**Texte fourni**
---
Allez au contenu, Allez à la navigation

Informatisation de données nominatives sensibles en psychiatrie

12e législature

Question écrite n° 11884 de M. Guy Fischer (Rhône - CRC)

publiée dans le JO Sénat du 29/04/2004 - page 945

M. Guy Fischer appelle l'attention de M. le ministre de la santé et de la protection sociale sur les réflexions de collectifs de professionnels de la psychiatrie qui redoutent les incidences - sur le plan clinique comme éthique - que peut avoir l'utilisation de l'outil informatique sur le respect de la confidentialité et de la vie privée des patients qu'ils reçoivent. Leur inquiétude est confortée par les dérogations légales au secret professionnel qui sont actuellement autorisées, soit à des fins d'évaluation économique et gestionnaire, soit pour des objectifs de transparence des pratiques médicales sous couvert d'une meilleure qualité des soins. Selon ces praticiens, la première dérogation a été constituée par la création des départements d'information médicale et le décret du 27 juillet 1994 autorisant la transmission des données aux fins d'analyse de l'activité des établissements de santé. Dans le même sens, les propositions du rapport de M. Bertrand Fragonard risquent également d'accentuer les motifs de dérogation, notamment lorsqu'il préconise le travail en réseau ville-hôpital. Les psychiatres qui travaillent au sein de ces collectifs sont très préoccupés par la constitution de fichiers nominatifs centralisés en psychiatrie, recueillant à la fois des données médicales mais également sociales, professionnelles, etc. Considérant que le risque d'une telle dérive est à considérer avec sérieux, il lui demande s'il entend s'engager à assurer la possibilité technique d'anonymisation à la source des données, c'est-à-dire au sein de chaque établissement de santé.
---
[Éléments répertoriés dans un jeu de données]

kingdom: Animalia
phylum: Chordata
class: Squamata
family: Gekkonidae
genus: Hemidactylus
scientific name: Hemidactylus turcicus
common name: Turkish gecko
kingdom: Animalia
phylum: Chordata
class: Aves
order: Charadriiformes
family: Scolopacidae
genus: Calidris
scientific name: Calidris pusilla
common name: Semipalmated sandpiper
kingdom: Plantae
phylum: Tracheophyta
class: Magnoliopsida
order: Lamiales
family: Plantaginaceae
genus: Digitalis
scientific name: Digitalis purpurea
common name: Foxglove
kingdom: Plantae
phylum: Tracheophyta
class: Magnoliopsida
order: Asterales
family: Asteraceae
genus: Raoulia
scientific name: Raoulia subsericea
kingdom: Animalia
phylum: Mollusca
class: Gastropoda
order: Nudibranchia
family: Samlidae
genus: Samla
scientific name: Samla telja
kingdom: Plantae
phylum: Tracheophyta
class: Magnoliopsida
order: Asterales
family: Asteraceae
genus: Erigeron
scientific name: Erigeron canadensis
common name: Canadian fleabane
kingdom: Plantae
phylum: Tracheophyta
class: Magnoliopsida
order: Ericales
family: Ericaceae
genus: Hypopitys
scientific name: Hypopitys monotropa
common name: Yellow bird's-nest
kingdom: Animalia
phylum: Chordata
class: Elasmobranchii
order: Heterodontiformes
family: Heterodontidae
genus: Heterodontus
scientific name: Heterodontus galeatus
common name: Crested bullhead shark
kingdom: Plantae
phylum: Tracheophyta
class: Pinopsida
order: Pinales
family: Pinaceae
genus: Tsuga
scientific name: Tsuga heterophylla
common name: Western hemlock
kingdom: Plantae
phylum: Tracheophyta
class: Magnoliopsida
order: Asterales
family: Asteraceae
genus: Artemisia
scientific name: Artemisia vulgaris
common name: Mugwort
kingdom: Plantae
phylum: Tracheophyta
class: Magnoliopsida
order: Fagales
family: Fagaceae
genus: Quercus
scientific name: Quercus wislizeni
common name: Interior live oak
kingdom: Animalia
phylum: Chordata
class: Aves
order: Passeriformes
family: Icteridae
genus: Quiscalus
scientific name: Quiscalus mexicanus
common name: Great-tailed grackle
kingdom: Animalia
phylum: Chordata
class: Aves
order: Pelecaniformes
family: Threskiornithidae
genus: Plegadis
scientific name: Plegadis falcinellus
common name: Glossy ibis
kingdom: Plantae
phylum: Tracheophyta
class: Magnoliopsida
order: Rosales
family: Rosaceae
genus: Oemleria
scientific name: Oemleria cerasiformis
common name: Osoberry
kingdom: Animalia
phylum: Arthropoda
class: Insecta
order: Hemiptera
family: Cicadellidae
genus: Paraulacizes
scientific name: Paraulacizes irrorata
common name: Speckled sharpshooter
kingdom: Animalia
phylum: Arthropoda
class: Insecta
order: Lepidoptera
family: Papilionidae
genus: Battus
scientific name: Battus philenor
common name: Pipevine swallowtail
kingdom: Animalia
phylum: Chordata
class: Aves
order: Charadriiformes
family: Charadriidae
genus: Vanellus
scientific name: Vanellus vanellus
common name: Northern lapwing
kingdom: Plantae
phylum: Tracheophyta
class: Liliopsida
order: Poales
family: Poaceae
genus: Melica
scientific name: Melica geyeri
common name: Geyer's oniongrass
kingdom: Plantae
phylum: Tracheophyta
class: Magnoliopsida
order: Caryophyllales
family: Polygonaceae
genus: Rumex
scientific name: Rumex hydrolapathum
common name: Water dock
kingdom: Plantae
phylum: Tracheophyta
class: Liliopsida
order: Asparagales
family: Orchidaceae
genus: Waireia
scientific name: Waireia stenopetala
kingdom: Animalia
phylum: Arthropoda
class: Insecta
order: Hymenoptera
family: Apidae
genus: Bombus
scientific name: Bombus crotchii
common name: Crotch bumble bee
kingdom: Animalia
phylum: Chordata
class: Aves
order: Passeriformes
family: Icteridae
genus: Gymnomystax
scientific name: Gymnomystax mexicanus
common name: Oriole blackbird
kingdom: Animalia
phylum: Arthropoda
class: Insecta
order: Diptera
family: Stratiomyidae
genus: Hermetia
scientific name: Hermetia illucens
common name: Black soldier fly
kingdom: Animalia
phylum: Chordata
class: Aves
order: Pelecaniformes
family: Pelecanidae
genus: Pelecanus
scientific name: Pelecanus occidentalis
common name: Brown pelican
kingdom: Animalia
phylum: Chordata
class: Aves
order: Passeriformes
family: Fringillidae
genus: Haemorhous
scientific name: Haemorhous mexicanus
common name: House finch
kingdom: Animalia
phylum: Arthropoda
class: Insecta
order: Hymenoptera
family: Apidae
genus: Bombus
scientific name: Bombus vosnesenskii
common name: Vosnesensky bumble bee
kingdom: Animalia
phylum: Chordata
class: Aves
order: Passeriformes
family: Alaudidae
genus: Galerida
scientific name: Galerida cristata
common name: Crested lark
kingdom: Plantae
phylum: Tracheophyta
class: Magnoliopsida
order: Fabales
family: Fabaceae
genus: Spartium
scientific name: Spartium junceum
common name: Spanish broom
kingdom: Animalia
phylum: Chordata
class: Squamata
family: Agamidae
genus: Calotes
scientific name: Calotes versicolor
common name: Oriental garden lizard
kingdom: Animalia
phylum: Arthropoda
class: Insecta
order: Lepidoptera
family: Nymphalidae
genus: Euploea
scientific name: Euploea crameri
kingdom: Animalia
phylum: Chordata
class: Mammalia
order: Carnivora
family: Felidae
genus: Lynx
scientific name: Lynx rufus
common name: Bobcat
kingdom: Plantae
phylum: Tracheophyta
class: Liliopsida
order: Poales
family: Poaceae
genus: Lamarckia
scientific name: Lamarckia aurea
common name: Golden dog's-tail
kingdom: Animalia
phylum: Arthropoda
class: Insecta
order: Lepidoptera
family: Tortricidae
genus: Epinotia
---
**Tâches à réaliser**
a) Transcrivez fidèlement le passage du texte fourni qui va de « Allez au contenu, Allez » jusqu'à « (Rhône - CRC) » inclus.
b) Indiquez par oui ou par non si chacune des affirmations suivantes concorde avec le texte fourni, en citant à chaque fois les mots décisifs du texte : (i) la question a été publiée dans le JO Sénat du 29/04/2004 ; (ii) le décret mentionné date du 27 juillet 1994 ; (iii) M. Guy Fischer s'adresse au ministre de l'intérieur.

**Résultats par tâche**
a)
Allez au contenu, Allez à la navigation

Informatisation de données nominatives sensibles en psychiatrie

12e législature

Question écrite n° 11884 de M. Guy Fischer (Rhône - CRC)

b)
(i) Oui : « publiée dans le JO Sénat du 29/04/2004 - page 945 ».
(ii) Oui : « le décret du 27 juillet 1994 ».
(iii) Non : « appelle l'attention de M. le ministre de la santé et de la protection sociale ».